Ela Thier is the author of the new memoir How to Fail As an Artist, My Best Tips. She is also a filmmaker and actor, and she founded The Independent Film School. She is based in New York.
Q: What inspired you to write How to Fail As an Artist?
A: Twenty-five years ago, after spending 12 weeks working through The Artist’s Way, I kept thinking “I want to write my version of this book!” Twenty years later I read Big Magic by Elizabeth Gilbert and I had the same thought: “I want to write my version of this book!”
I picked up Big Magic when I was in a funk, feeling utterly defeated and depressed about my career. I felt dried up, blocked, and hopeless. Any writer (or any artist) knows that these slumps are part of the journey. They come and go. They’re nothing to really worry about, they’re just really uncomfortable when they happen.
I always know that it’s a “cocoon phase” and that something really interesting will emerge from it. It’s my brain saying: time to grow. Take your time figuring out what growth looks like. You can’t rush it.
It was during my time in that very uncomfortable cocooning phase that I listened to Big Magic, and even before I was done listening to it, I picked up my laptop and randomly wrote chapter 1. Before I went to sleep, I was writing chapter 2.
What emerged on the page was a memoir spanning five decades as an artist, that doubles as a pep talk for all creatives.
Q: How was the book’s title chosen, and what does it signify for you?
A: I have no recollection of coming up with that title. It might have been the first thing I wrote, or I might have come up with it 30 chapters in. I really have no idea. At some point, it’s what I named the Google doc I was working in, and it stuck. It’s always been called that, and I can’t imagine this book being called anything else.
Q: In your book, you describe the concept of “Mr. Stop”--what role has it played in your life?
A: I can spend all day pointing fingers at clueless industry gatekeepers (and/or industry decision makers who despite the recommendations of gatekeepers) who stalled or slowed down my career. And I wouldn’t be wrong. I’ve gotten more pass letters than I could fit in a mac truck.
From not getting a speaking part in a high school play, to pass letter number 985 from Sundance, where my (amaaazing!) film was turned this year. It’s been over 40 years of walking down a path carpeted with pass letters.
While all that does, in very concrete ways, keep me from the resources needed to create work, the worst part of it isn’t the deprivation of opportunities. The worst part is absorbing it under your skin, even if you don’t realize that you absorb it.
Living in a society that dismisses the arts as a trivial extracurricular; that doesn’t fund artists; a society in which there is an entire profession designed to do nothing other than criticize someone’s creative work – it penetrates deep without your awareness until the gatekeeper is no longer something that sends you pass letters. The gatekeeper lives in your own head.
In my book, “Mr. Stop” is what I playfully name my inner critic, as I flow in and out of writing my memoir, to writing about what it’s like to try and write a memoir – or write anything.
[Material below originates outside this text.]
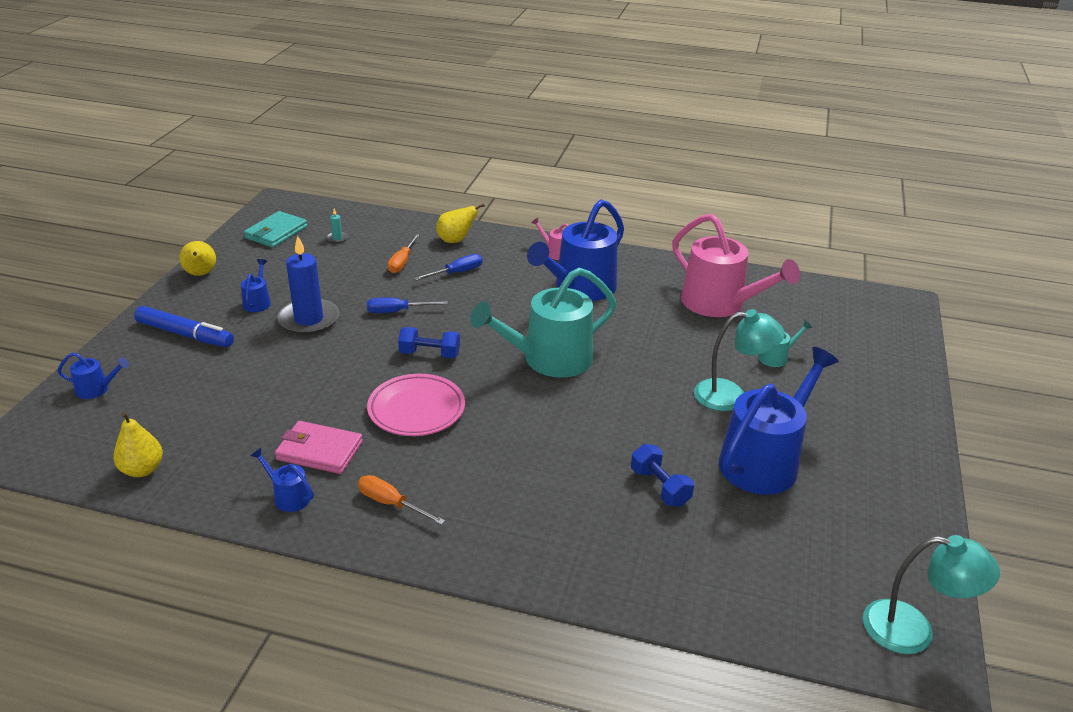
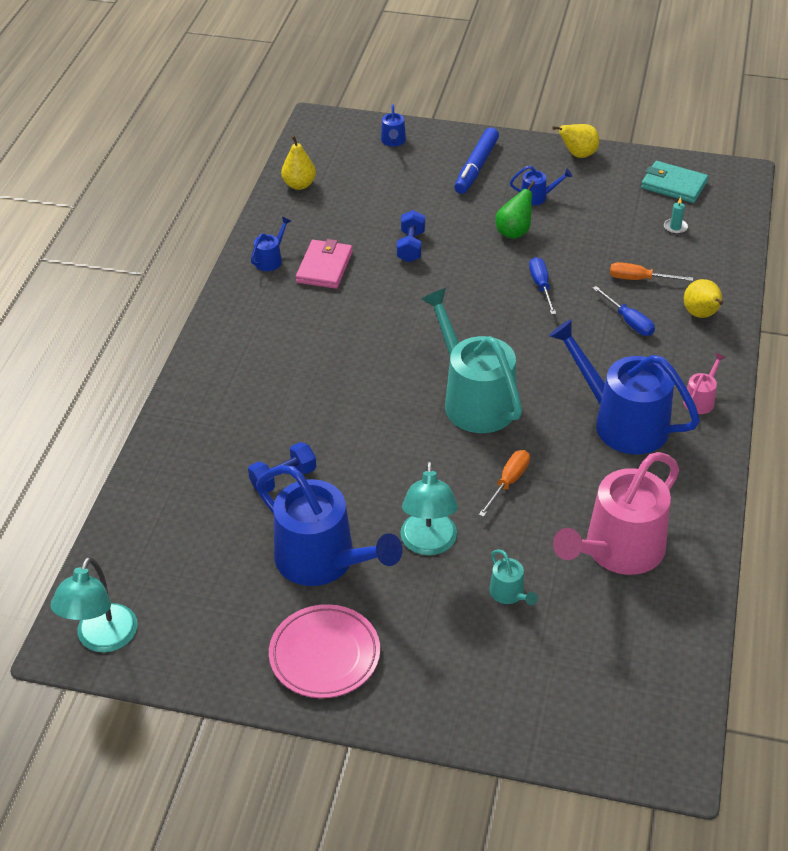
camera: 90 degrees right, 10 degrees up
blue candle [277,235,339,335] -> green pear [495,181,535,239]
orange screwdriver [358,475,445,525] -> orange screwdriver moved to [479,450,530,517]
pink plate [367,374,465,436] -> pink plate moved to [269,604,380,698]
blue dumbbell [398,327,460,359] -> blue dumbbell moved to [397,210,425,262]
It was a cool but unexpected ploy: Instead of letting Mr. Stop keep me from writing the book, or slow me down, I turned my inner critic into a co-writer, as I fully exposed what those inner dialogues feel like – what it’s like to try and get a single word down, while a voice in your head tells you that this very sentence is a run-on sentence and you really should quit writing (as it did just now!).
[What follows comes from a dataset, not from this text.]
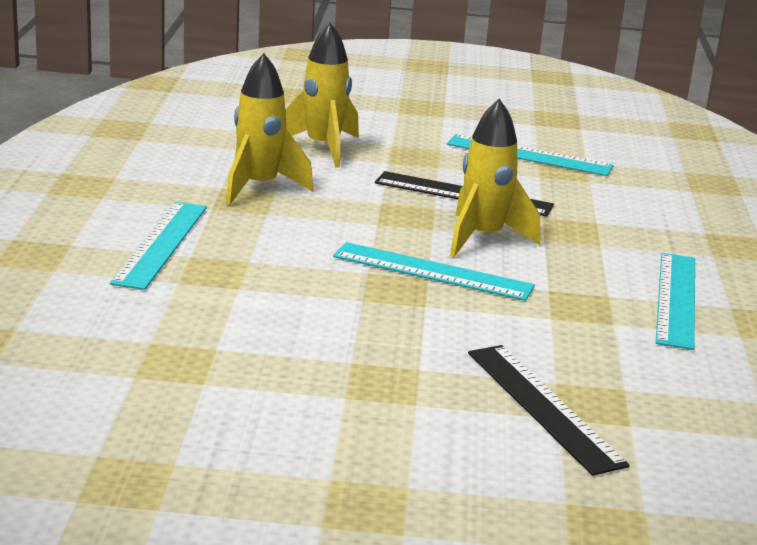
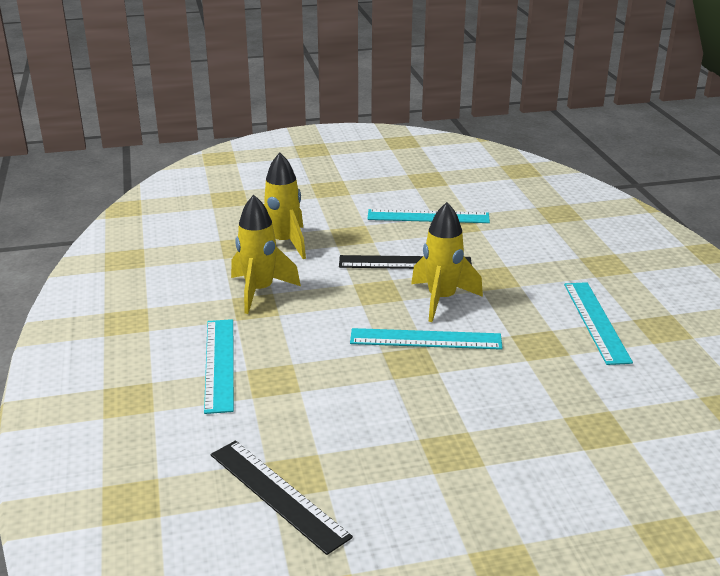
camera: 15 degrees left, 5 degrees up
black ruler [468,345,630,476] -> black ruler moved to [211,441,353,555]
Q: What impact did it have on you to write this book, and what do you hope readers take away from it?
A: The book pushed me from a stage of cocooning to busting out as a butterfly. Since then I wrote several new feature scripts. 109 Billion Followers, with J.K. Simmons, was completed this year. Three other scripts have notable attachments in place and are being packaged as we speak!
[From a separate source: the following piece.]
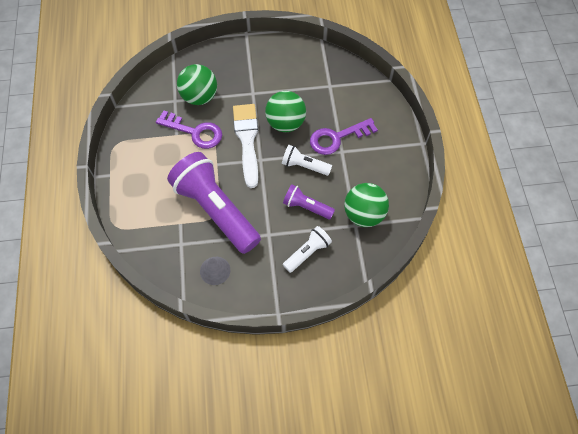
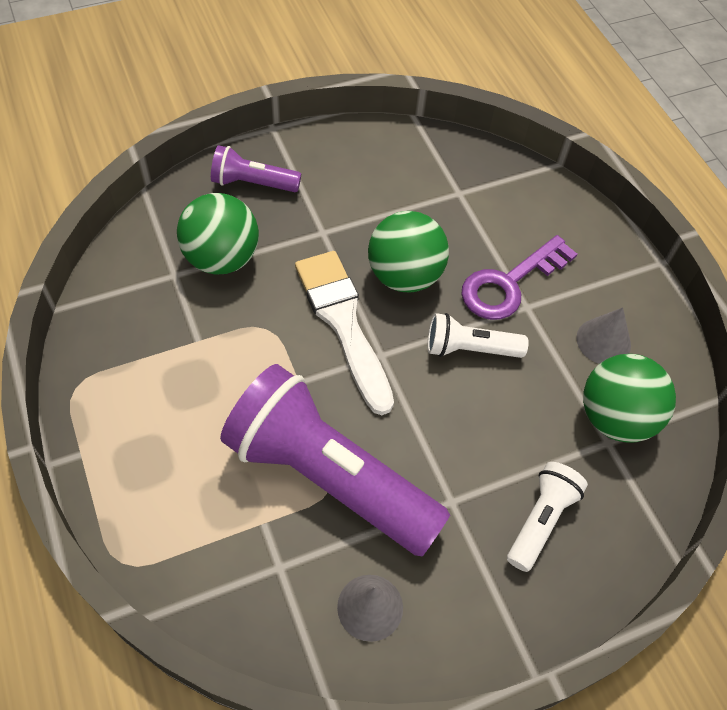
camera: 20 degrees left, 5 degrees down
purple key [156,110,222,149] -> none
purple flashlight [283,184,335,219] -> purple flashlight moved to [211,145,301,192]
none -> grey cone [576,307,631,364]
So yeah – a lot happened after writing this book! It yanked me out of a major dry spell!
I hope it does the same to some of my readers? I’ve already seen it have that effect on a few of its very first readers.
Q: What are you working on now?
A: A new script is brewing. And now that I caught the bug, a new book might be brewing too. Though most actively what I’m focused on day to day is the release of my new film and getting the next film made.
Q: Anything else we should know?
A: I’m intrigued by the short-form video medium, which often gets dismissed as “brain rot,” when in fact some of the freshest talent today is showing up through shorts and reels.
This weekend I’m getting together with my nephew to mess around and make a bunch of short videos to promote the book. I suspect I’ll have as much fun doing that as I had writing it. And as I always tell my students, and as this book proves: fun is the most efficient use of our time.